- Born: November 10, 1934 Pereira, Colombia
- Died: August 21, 2023 (aged 88) Springfield, Missouri, U.S.
- Education: University of Antioquia
- Medical career
- Profession: Radiation oncologist
- Institutions: Washington University in St. Louis MD Anderson Cancer Center
- Sub-specialties: Hyperthermia
- Awards: CRILA Gold Medal; Gold Medal of the American College of Radiology; Gold Medal of the American Society for Therapeutic Radiology and Oncology; Janaway Gold Medal of the American Radium Society; Gold Medal of the Spanish Radiation Oncology Society (SEOR); Gold Medal of the Latin American Association of Radiation Oncology (ALATRO); Marie Curie Medal of GEC-European Society of Radiation Oncology; Cancer Fighter Award of the American College of Surgeons;

= Carlos Pérez (radiation oncologist) =

Colombian-born American scientist (1934–2023)

Carlos Alberto Pérez (November 10, 1934, Pereira – August 21, 2023, Springfield, Missouri) was an American radiation oncologist. He is well known for his contributions to the clinical management of patients, especially those with gynecologic tumors and carcinoma of the prostate, the breast and head and neck.

==Biography==
Carlos Alberto Pérez was born in Pereira, Colombia and earned his medical degree at the University of Antioquia School of Medicine in Medellín. He was a radiation oncology resident at the Mallinckrodt Institute of Radiology, Alvin J. Siteman Cancer Center at Barnes-Jewish Hospital and Washington University School of Medicine and had a one-year fellowship in radiotherapy at MD Anderson Hospital and Tumor Institute.

From 2004, Pérez was a Professor Emeritus in the Department of Radiation Oncology at Mallinckrodt Institute of Radiology. Prior to this he held the position of Director (from 1976) and Chair of the Department of Radiation Oncology at Washington University, and also served as the President of the American Society of Therapeutic Radiation during the 1982 calendar year.

Pérez was a co-founder of the Cancer Information Center (CIC), the first US resource facility of its kind that provides medical information and resources as well as emotional support to cancer patients.

Pérez was awarded the Gold Medal of the American Society for Therapeutic Radiology and Oncology in 1992, the Gold Medal of the American College of Radiology in 1997, the CRILA (Círculo de Radioterapeutas Ibero-Latinoamericanos) Gold Medal in 2000, the Janaway Gold Medal of the American Radium Society in 2005, the Gold Medal of the Spanish Society of Radiation Oncology (SEOR) in 2013 and the Gold Medal of the Latin American Society of Radiation Oncology (ALATRO) in 2013.

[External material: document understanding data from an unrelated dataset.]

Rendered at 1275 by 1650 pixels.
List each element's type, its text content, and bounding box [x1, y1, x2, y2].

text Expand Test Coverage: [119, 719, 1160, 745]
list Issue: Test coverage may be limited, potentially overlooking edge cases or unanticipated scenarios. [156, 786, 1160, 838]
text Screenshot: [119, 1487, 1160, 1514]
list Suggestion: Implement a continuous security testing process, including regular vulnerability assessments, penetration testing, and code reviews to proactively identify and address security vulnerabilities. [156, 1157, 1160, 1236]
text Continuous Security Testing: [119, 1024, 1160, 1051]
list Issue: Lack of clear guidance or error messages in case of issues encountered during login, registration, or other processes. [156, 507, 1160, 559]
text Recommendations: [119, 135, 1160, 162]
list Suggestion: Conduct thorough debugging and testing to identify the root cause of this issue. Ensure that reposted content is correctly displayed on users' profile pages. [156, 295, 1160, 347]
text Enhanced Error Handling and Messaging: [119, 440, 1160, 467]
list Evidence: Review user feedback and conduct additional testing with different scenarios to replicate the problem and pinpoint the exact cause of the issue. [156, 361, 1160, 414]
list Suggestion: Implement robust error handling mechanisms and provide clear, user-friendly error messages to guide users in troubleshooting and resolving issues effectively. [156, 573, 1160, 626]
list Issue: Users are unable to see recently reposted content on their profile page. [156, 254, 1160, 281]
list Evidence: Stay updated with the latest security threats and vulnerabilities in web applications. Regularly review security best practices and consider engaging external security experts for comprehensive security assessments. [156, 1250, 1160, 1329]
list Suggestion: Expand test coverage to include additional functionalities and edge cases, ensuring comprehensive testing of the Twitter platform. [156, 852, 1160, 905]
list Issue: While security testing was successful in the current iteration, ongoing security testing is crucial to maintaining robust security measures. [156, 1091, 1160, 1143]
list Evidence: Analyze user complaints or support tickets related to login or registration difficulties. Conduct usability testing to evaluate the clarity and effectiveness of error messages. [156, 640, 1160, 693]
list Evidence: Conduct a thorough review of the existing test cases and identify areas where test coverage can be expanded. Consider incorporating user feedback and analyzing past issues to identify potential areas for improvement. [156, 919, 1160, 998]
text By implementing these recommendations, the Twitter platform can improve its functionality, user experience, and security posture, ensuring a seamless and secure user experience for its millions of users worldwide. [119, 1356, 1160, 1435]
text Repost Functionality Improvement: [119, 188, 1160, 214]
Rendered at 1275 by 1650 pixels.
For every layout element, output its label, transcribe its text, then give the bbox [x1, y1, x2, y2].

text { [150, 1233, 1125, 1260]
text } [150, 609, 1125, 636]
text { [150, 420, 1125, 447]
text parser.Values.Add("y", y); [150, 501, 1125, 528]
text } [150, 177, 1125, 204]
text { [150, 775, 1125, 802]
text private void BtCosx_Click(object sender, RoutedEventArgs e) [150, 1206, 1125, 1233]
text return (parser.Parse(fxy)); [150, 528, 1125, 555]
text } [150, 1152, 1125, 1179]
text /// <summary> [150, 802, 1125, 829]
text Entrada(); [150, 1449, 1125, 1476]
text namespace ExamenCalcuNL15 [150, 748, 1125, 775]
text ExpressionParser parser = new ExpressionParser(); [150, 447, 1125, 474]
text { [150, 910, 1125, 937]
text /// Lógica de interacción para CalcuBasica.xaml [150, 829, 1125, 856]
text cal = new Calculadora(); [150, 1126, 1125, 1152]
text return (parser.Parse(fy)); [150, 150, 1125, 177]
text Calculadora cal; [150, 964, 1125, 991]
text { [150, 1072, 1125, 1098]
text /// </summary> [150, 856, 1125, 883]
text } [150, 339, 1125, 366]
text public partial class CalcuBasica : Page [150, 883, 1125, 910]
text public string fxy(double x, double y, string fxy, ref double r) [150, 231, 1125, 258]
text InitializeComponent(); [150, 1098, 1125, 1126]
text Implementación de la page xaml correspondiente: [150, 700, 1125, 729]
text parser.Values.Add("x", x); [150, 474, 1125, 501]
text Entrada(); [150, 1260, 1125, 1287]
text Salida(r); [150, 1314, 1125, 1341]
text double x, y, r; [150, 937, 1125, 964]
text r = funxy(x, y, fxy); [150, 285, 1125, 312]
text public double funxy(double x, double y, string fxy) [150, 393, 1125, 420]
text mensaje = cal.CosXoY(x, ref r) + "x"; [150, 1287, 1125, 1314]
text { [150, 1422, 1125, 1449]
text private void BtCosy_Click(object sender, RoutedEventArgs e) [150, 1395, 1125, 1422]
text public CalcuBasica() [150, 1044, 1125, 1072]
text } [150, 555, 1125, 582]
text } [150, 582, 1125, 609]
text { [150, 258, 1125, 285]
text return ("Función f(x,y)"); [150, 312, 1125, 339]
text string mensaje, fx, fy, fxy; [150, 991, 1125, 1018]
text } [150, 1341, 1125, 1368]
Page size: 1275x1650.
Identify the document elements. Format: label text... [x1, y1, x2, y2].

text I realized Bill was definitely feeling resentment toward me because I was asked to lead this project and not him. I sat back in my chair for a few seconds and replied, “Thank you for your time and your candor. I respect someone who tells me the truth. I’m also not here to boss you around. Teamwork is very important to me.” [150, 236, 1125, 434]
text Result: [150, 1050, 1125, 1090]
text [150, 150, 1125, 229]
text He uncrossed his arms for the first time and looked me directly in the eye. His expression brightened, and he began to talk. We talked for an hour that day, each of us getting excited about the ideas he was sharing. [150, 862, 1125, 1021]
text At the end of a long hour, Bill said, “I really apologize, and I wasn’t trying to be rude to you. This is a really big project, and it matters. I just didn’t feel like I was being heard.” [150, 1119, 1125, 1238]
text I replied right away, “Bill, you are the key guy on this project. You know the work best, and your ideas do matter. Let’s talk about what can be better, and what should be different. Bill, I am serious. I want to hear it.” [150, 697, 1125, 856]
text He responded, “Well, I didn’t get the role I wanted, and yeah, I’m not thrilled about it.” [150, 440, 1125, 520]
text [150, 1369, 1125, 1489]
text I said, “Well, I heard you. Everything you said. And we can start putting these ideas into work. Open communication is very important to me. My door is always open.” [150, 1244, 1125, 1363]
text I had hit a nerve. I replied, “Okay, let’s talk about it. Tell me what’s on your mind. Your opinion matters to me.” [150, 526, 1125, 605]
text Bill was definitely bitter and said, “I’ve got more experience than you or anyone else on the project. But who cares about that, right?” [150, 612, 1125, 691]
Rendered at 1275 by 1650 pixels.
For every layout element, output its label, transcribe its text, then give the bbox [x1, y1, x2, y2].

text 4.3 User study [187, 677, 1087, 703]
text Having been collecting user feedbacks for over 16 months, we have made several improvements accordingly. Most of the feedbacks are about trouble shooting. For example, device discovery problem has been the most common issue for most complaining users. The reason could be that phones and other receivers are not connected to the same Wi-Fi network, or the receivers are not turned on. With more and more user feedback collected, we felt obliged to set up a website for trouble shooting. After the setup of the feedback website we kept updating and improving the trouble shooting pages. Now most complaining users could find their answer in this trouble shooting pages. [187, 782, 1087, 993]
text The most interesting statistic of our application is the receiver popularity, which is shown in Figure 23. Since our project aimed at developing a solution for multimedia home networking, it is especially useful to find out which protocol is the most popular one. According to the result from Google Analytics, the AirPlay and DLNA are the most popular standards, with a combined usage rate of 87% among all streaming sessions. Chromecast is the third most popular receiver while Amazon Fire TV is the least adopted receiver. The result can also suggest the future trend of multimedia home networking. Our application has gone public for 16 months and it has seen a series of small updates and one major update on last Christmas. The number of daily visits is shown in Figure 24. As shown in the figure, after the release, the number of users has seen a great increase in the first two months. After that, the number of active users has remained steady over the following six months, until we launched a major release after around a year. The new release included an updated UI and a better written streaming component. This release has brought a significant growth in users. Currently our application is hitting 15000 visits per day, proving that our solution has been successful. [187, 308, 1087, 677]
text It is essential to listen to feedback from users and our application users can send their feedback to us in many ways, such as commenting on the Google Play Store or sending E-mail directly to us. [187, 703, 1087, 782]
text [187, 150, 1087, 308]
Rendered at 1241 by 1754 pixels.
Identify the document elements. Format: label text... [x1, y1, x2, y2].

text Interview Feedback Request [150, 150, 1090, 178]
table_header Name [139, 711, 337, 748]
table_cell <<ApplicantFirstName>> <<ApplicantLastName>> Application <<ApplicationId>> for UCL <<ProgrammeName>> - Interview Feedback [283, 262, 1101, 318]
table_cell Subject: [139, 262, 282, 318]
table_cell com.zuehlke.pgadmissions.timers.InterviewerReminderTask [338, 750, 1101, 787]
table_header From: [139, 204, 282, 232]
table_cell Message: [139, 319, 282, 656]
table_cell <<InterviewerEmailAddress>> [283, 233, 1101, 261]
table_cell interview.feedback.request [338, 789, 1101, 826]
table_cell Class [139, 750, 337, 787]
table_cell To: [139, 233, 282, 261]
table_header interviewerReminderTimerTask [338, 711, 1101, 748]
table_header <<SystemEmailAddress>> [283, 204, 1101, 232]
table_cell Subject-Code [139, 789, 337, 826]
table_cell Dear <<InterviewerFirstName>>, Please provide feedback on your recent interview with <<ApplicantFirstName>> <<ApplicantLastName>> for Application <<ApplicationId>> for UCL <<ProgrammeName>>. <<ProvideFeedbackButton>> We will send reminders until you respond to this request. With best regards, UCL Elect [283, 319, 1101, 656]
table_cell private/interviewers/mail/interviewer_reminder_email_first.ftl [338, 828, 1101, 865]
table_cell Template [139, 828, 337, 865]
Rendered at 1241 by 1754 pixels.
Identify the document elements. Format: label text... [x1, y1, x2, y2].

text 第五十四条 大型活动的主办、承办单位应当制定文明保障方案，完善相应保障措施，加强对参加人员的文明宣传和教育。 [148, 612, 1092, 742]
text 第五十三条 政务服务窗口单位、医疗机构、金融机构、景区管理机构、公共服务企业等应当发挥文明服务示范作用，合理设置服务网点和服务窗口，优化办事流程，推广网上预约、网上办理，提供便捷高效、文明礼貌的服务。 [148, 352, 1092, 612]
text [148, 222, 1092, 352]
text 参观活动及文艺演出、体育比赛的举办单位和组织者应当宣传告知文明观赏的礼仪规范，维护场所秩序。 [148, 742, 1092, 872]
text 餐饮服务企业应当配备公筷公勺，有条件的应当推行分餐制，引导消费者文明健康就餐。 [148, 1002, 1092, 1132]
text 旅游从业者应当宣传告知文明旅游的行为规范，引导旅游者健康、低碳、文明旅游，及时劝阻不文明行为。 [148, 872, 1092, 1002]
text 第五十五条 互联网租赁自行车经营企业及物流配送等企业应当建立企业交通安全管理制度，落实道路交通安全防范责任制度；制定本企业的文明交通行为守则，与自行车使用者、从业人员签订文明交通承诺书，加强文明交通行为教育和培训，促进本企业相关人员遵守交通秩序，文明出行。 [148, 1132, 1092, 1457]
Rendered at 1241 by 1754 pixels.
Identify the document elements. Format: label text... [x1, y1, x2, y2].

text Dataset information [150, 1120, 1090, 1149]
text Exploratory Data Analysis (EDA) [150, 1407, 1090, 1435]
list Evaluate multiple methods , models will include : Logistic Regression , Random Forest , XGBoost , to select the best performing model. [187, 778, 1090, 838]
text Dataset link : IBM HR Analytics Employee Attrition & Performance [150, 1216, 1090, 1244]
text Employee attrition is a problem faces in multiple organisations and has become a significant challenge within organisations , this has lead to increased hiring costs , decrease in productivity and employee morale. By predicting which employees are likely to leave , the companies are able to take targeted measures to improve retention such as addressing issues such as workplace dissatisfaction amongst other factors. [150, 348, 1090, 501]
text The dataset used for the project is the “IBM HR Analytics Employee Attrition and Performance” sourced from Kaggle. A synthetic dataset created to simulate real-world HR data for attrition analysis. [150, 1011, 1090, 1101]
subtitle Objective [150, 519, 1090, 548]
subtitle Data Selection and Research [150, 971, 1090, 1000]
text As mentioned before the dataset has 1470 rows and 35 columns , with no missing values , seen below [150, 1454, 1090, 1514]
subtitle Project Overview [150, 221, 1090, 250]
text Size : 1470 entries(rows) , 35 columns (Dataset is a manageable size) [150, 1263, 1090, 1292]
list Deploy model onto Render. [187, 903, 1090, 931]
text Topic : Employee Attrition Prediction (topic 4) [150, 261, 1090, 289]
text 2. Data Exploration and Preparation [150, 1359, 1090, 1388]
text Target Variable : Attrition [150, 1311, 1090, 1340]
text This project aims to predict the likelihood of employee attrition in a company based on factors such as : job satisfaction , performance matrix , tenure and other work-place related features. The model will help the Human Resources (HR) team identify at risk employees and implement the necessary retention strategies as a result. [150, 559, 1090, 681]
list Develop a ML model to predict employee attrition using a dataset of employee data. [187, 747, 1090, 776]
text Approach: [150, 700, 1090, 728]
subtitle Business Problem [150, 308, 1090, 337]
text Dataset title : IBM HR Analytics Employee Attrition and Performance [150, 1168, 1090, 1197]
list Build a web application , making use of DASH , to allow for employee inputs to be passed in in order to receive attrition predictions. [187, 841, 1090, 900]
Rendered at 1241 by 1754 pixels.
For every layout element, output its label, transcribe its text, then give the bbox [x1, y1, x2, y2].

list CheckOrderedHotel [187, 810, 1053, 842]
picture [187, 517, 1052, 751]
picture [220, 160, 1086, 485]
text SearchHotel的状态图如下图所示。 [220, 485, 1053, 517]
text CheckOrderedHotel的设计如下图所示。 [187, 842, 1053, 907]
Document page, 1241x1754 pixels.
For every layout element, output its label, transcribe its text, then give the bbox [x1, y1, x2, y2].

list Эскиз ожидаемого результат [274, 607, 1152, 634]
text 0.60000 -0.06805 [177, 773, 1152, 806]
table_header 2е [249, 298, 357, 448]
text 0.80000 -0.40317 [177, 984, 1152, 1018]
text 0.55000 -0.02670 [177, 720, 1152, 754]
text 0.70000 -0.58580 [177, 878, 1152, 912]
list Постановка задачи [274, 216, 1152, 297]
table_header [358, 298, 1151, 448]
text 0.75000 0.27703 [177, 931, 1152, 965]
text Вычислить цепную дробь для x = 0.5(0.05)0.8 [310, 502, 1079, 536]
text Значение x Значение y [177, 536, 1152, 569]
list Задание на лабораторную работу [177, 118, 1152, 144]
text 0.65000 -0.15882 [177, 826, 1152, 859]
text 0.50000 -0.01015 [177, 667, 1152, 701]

Pérez published over 370 scientific articles, over 100 chapters and invited publications. He was co-editor of the most comprehensive text on radiation oncology, Principles and Practice of Radiation Oncology, the 6th Edition, which was published in 2013.

From 2005 Pérez was on the Board of Directors of TomoTherapy Incorporated, until 2011, when the company was purchased by Accuray Inc.

Carlos Pérez died in Springfield, Missouri, on August 21, 2023, at the age of 88.